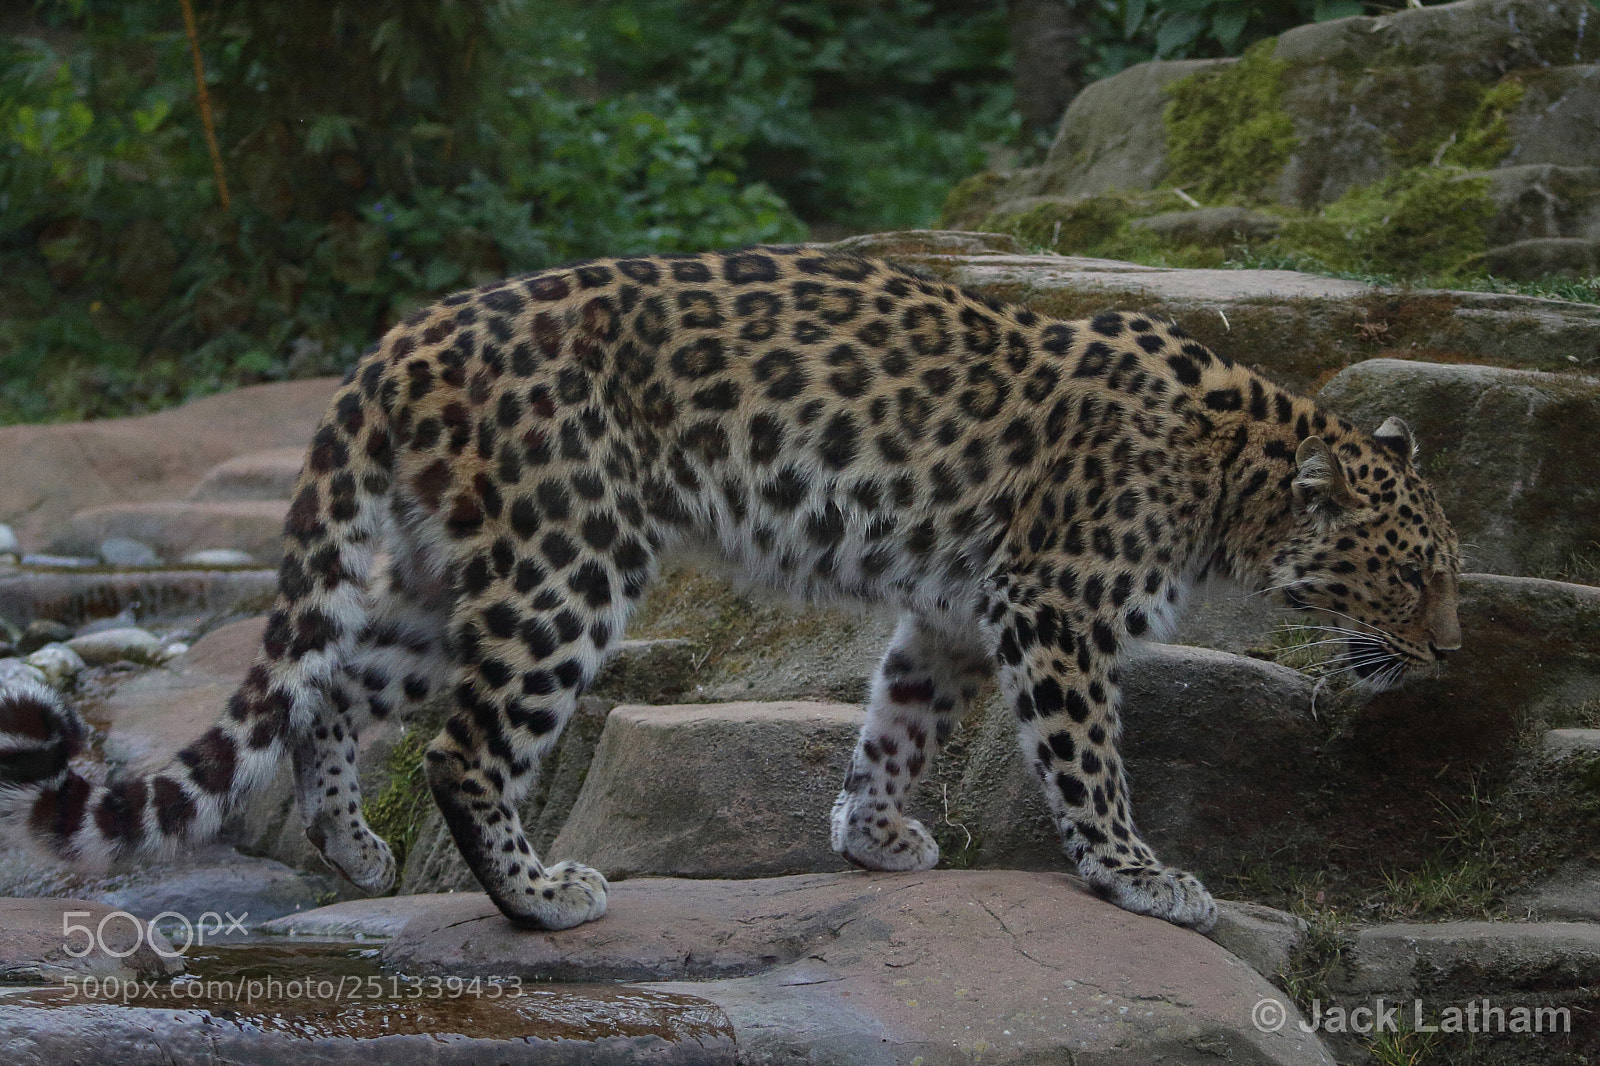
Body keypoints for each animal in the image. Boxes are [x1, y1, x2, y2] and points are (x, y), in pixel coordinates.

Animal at [0, 245, 1461, 934]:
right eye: (1412, 572)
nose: (1451, 653)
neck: (1238, 481)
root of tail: (406, 335)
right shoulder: (1055, 612)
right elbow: (1091, 762)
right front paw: (1145, 878)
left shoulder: (951, 612)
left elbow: (897, 724)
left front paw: (874, 836)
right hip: (568, 559)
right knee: (471, 743)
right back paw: (541, 896)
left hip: (437, 571)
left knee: (338, 691)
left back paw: (354, 850)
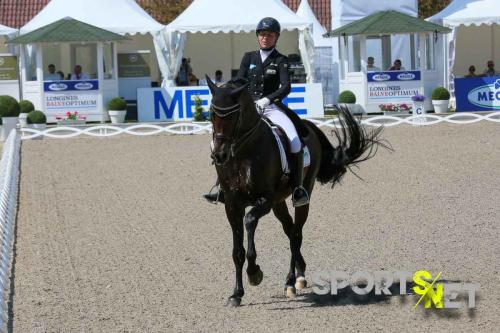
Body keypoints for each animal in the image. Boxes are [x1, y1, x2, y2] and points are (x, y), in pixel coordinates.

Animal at [205, 76, 384, 306]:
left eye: (234, 116)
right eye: (211, 114)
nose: (219, 155)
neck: (243, 153)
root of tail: (308, 126)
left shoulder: (264, 200)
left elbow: (250, 221)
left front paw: (254, 273)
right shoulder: (232, 205)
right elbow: (237, 252)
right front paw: (236, 294)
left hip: (301, 195)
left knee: (297, 233)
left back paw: (292, 281)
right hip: (279, 202)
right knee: (290, 231)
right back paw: (299, 274)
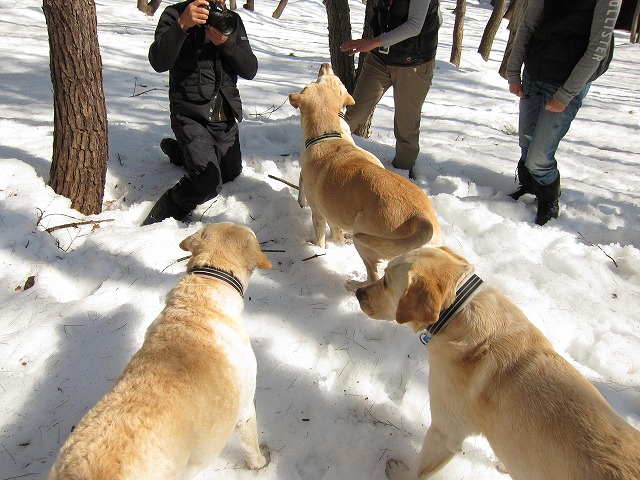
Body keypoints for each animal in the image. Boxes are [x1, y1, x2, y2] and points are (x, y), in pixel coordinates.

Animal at [288, 63, 440, 288]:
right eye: (332, 80)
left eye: (317, 81)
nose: (326, 64)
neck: (327, 134)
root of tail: (422, 219)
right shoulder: (333, 212)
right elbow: (336, 232)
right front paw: (338, 241)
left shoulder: (318, 211)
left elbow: (320, 236)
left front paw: (317, 247)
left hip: (364, 237)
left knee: (373, 276)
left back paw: (354, 285)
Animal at [356, 248, 640, 480]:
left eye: (386, 281)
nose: (358, 292)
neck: (458, 309)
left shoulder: (445, 431)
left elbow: (419, 470)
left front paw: (399, 472)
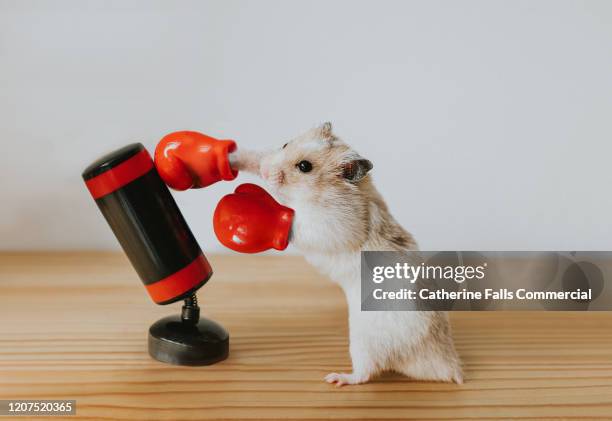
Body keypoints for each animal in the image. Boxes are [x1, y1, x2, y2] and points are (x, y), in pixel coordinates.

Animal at [232, 123, 462, 386]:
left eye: (304, 167)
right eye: (285, 144)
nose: (266, 171)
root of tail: (448, 365)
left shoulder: (330, 224)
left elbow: (296, 224)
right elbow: (255, 157)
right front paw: (233, 158)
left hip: (365, 341)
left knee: (366, 372)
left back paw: (336, 378)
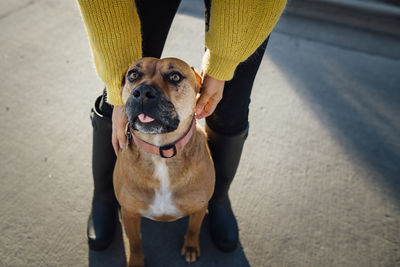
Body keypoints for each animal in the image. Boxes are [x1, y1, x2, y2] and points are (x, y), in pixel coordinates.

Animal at [114, 57, 216, 266]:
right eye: (133, 75)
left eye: (175, 76)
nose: (143, 92)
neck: (160, 152)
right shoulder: (129, 213)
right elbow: (135, 243)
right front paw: (136, 261)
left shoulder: (199, 207)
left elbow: (194, 229)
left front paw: (191, 246)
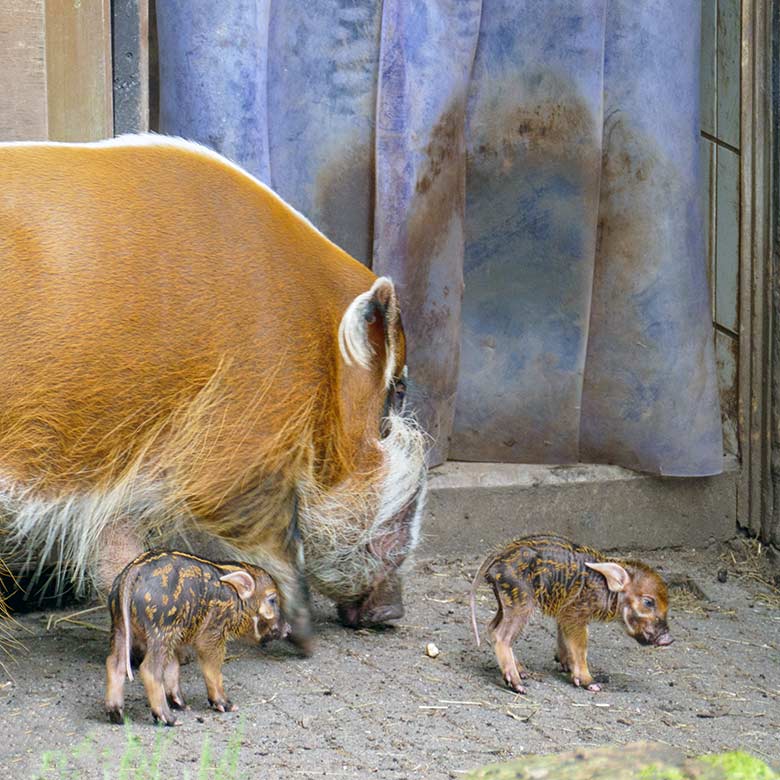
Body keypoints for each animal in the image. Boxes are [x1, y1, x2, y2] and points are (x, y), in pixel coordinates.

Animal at [105, 548, 284, 724]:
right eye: (272, 600)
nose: (286, 629)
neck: (235, 600)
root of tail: (132, 573)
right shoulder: (212, 634)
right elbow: (212, 668)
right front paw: (228, 706)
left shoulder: (177, 638)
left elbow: (173, 667)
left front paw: (183, 705)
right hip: (160, 631)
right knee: (149, 669)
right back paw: (170, 719)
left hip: (122, 627)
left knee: (115, 663)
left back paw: (118, 715)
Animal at [470, 536, 672, 696]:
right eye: (648, 602)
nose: (668, 639)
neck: (607, 591)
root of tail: (498, 556)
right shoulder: (575, 614)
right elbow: (580, 645)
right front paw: (591, 683)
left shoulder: (563, 613)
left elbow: (564, 640)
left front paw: (566, 666)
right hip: (521, 602)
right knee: (501, 635)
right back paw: (519, 685)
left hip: (507, 602)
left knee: (491, 627)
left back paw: (523, 673)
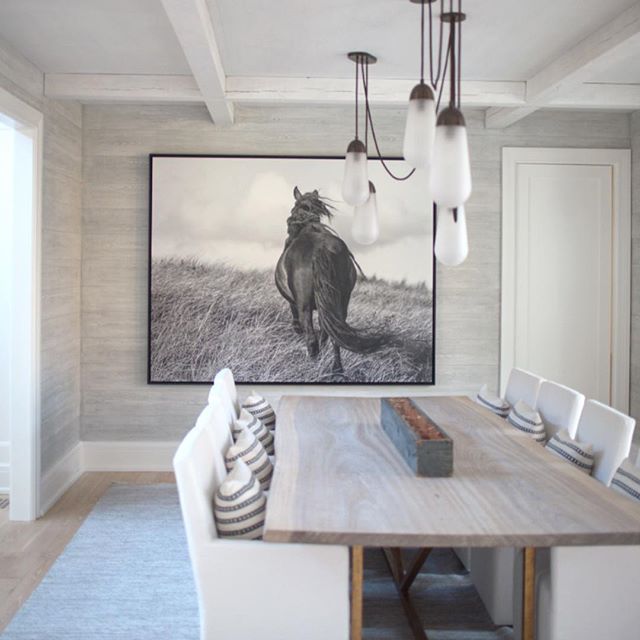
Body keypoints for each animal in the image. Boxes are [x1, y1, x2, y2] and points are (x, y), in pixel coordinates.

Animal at [274, 185, 384, 378]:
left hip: (305, 305)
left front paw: (296, 329)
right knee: (333, 336)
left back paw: (312, 366)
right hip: (339, 303)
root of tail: (320, 248)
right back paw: (336, 370)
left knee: (311, 337)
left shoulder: (295, 303)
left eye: (292, 210)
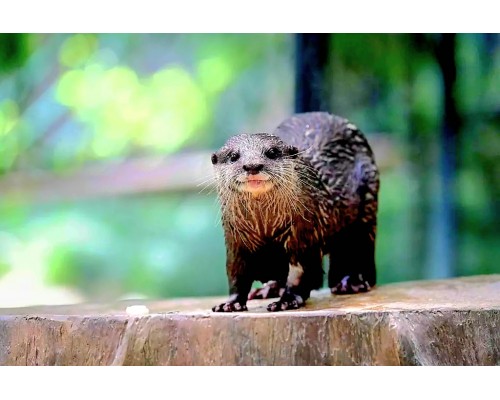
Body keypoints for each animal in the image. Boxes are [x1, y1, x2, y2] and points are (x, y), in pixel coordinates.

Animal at [210, 112, 378, 312]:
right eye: (234, 156)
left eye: (272, 152)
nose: (252, 166)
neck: (264, 228)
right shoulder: (236, 241)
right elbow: (236, 275)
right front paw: (231, 303)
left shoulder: (303, 235)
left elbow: (300, 272)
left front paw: (287, 300)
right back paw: (269, 289)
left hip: (366, 204)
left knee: (356, 245)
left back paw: (352, 282)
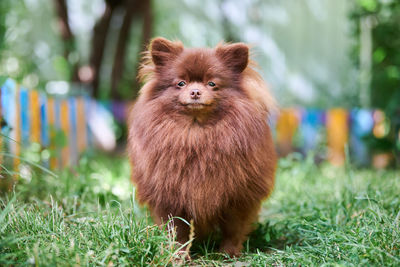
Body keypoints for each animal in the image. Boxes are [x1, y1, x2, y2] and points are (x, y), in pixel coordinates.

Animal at [129, 37, 278, 258]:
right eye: (181, 83)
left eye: (212, 83)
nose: (195, 91)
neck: (196, 132)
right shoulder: (170, 197)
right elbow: (177, 230)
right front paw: (178, 255)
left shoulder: (238, 197)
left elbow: (233, 229)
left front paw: (228, 253)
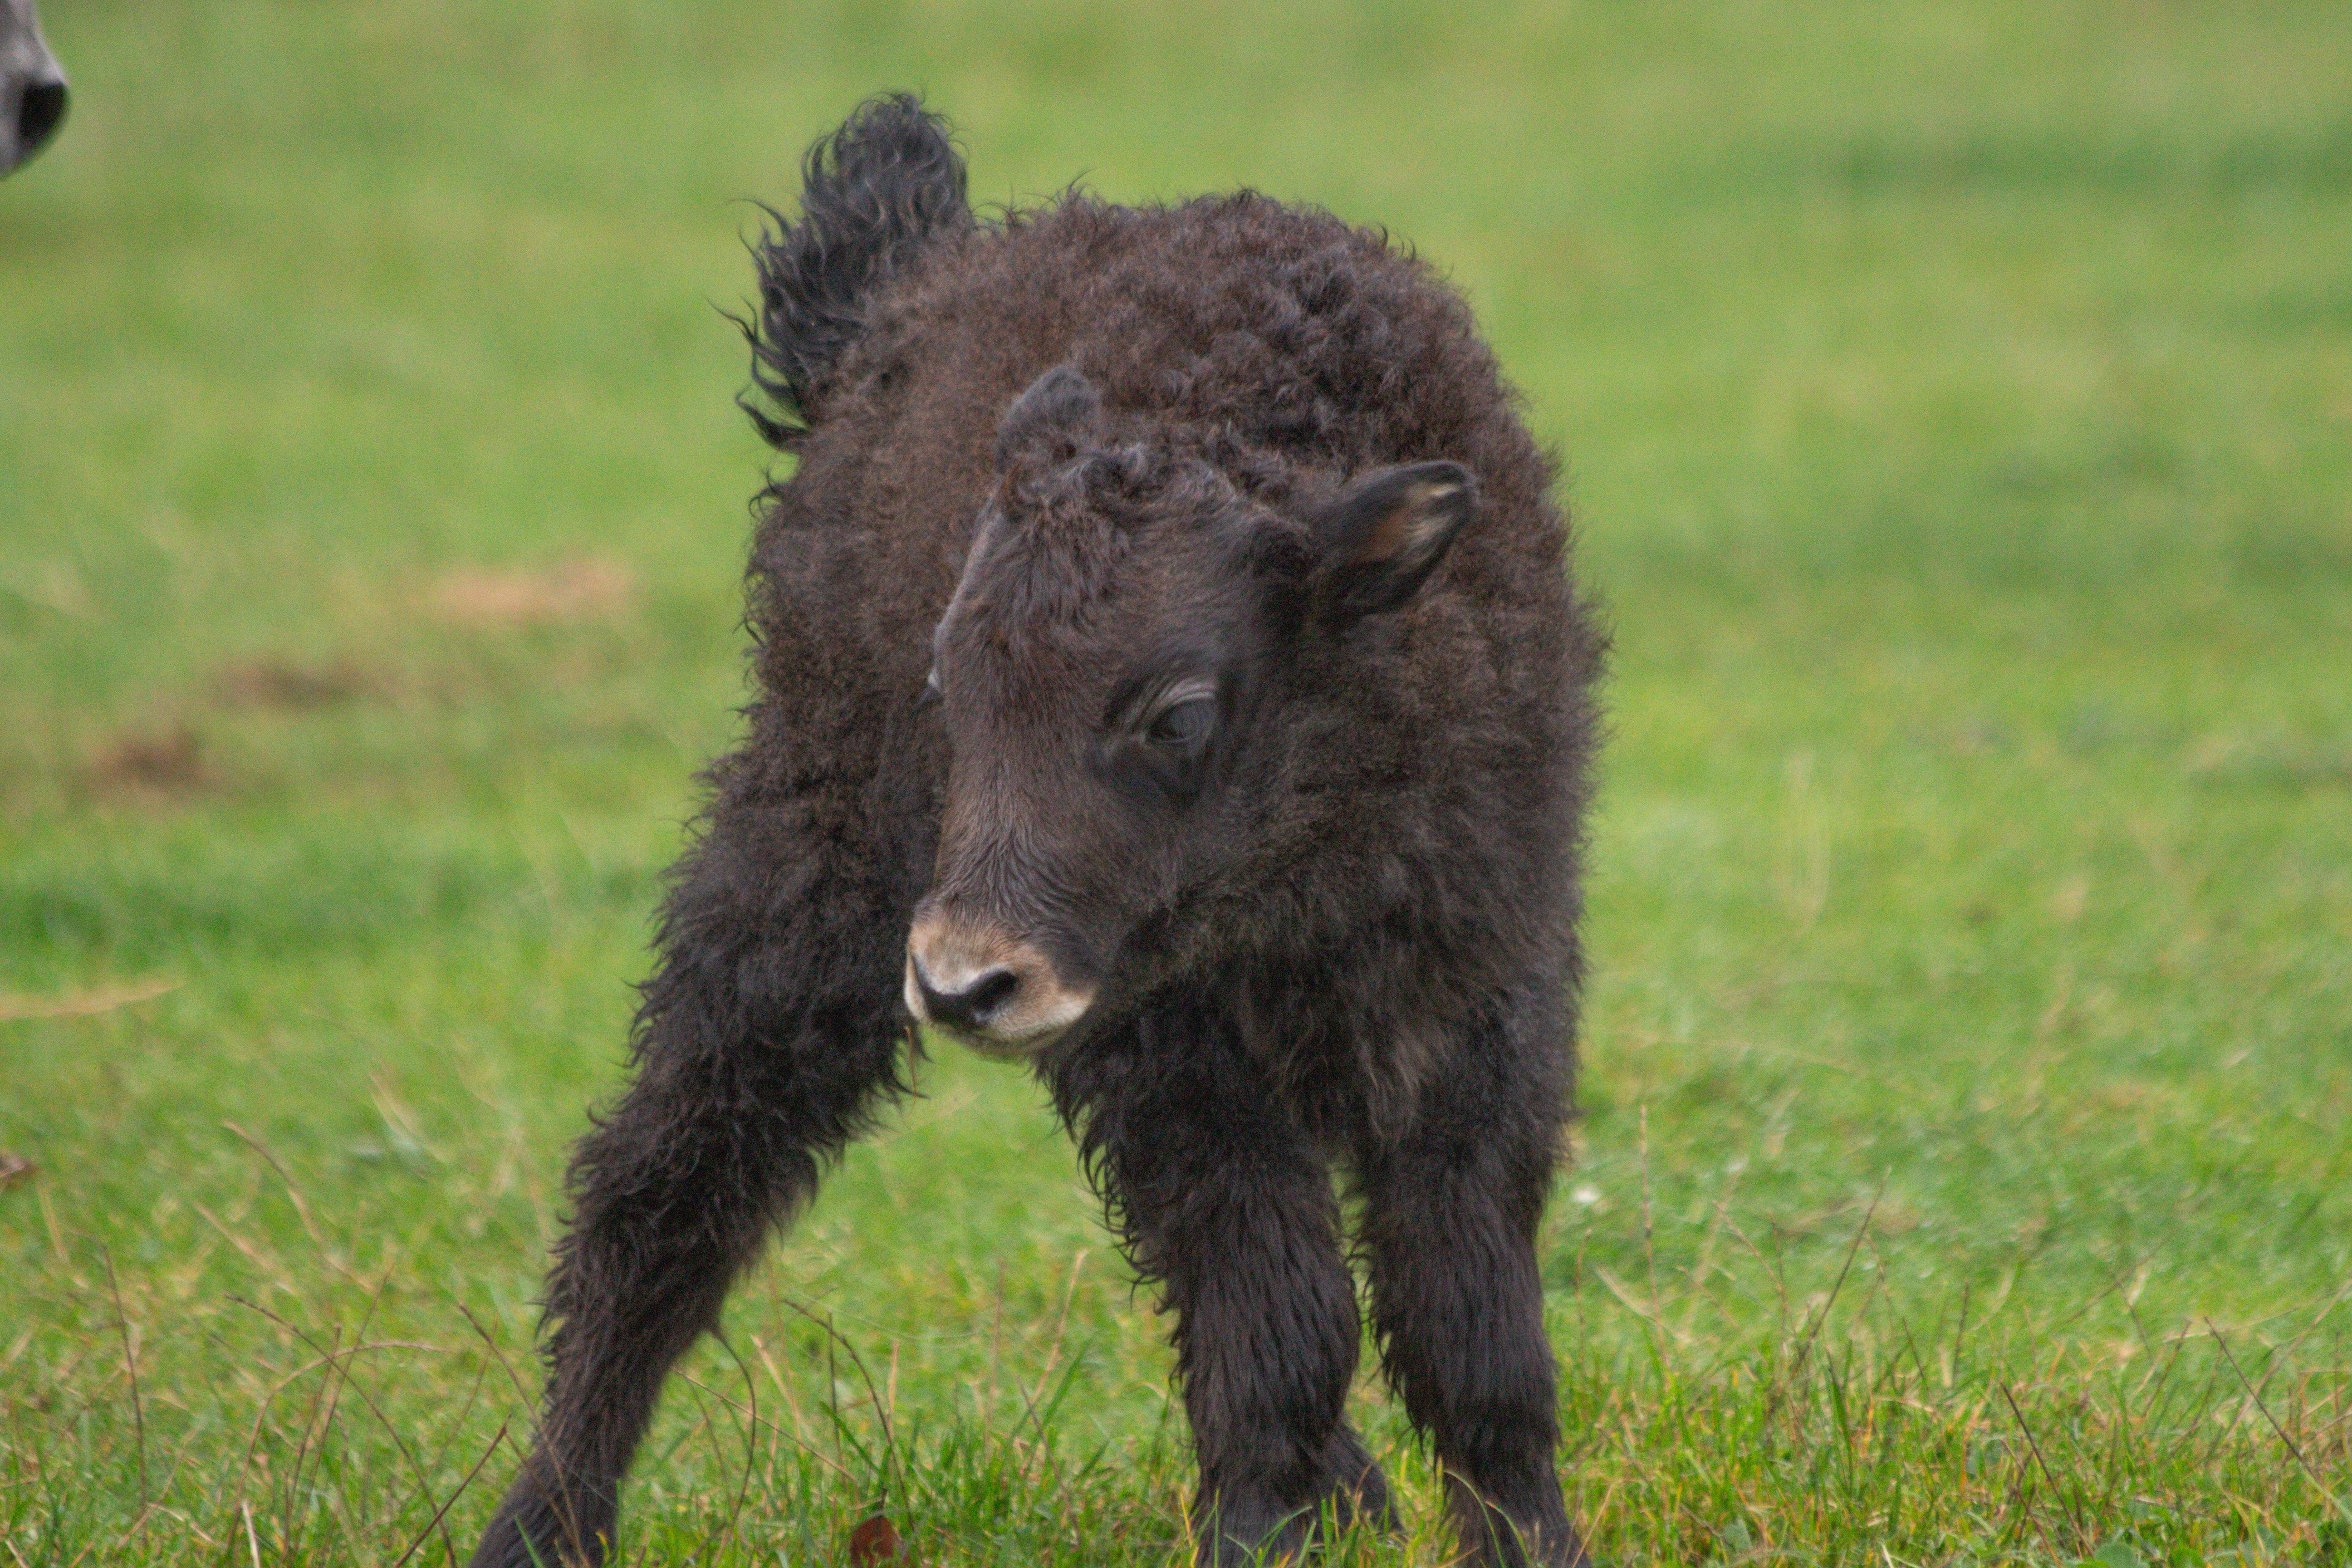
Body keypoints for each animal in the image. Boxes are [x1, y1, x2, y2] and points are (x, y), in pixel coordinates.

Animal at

**TASK GOAL:** All pictures are to be skipped. Output, word for word, the lines in the data above starting at the line containing "right shoulder: (212, 634)" and ending at the line containing "left eye: (292, 210)".

**WRITTEN REPLY:**
right shoulder: (212, 634)
right elbow: (212, 668)
right front paw: (228, 706)
left shoulder: (177, 638)
left elbow: (173, 667)
left front paw: (183, 705)
right hip: (160, 631)
right knee: (149, 669)
right back paw: (170, 719)
left hip: (122, 627)
left knee: (115, 663)
left back paw: (118, 715)
Animal at [470, 536, 672, 696]:
right eye: (648, 602)
nose: (668, 639)
neck: (607, 591)
root of tail: (498, 556)
right shoulder: (575, 614)
right elbow: (580, 645)
right front paw: (591, 683)
left shoulder: (563, 613)
left elbow: (564, 640)
left front paw: (566, 666)
right hip: (521, 602)
right knee: (501, 635)
right back paw: (519, 685)
left hip: (507, 602)
left knee: (491, 627)
left back paw: (523, 673)
Body keypoints for each animal in the image. Boxes are [x1, y1, x2, y2] and points are (x, y), in pixel coordinates.

Animal at [274, 185, 384, 378]:
left hip: (305, 305)
left front paw: (296, 329)
right knee: (333, 336)
left back paw: (312, 366)
right hip: (339, 303)
root of tail: (320, 248)
right back paw: (336, 370)
left knee: (311, 337)
left shoulder: (295, 303)
left eye: (292, 210)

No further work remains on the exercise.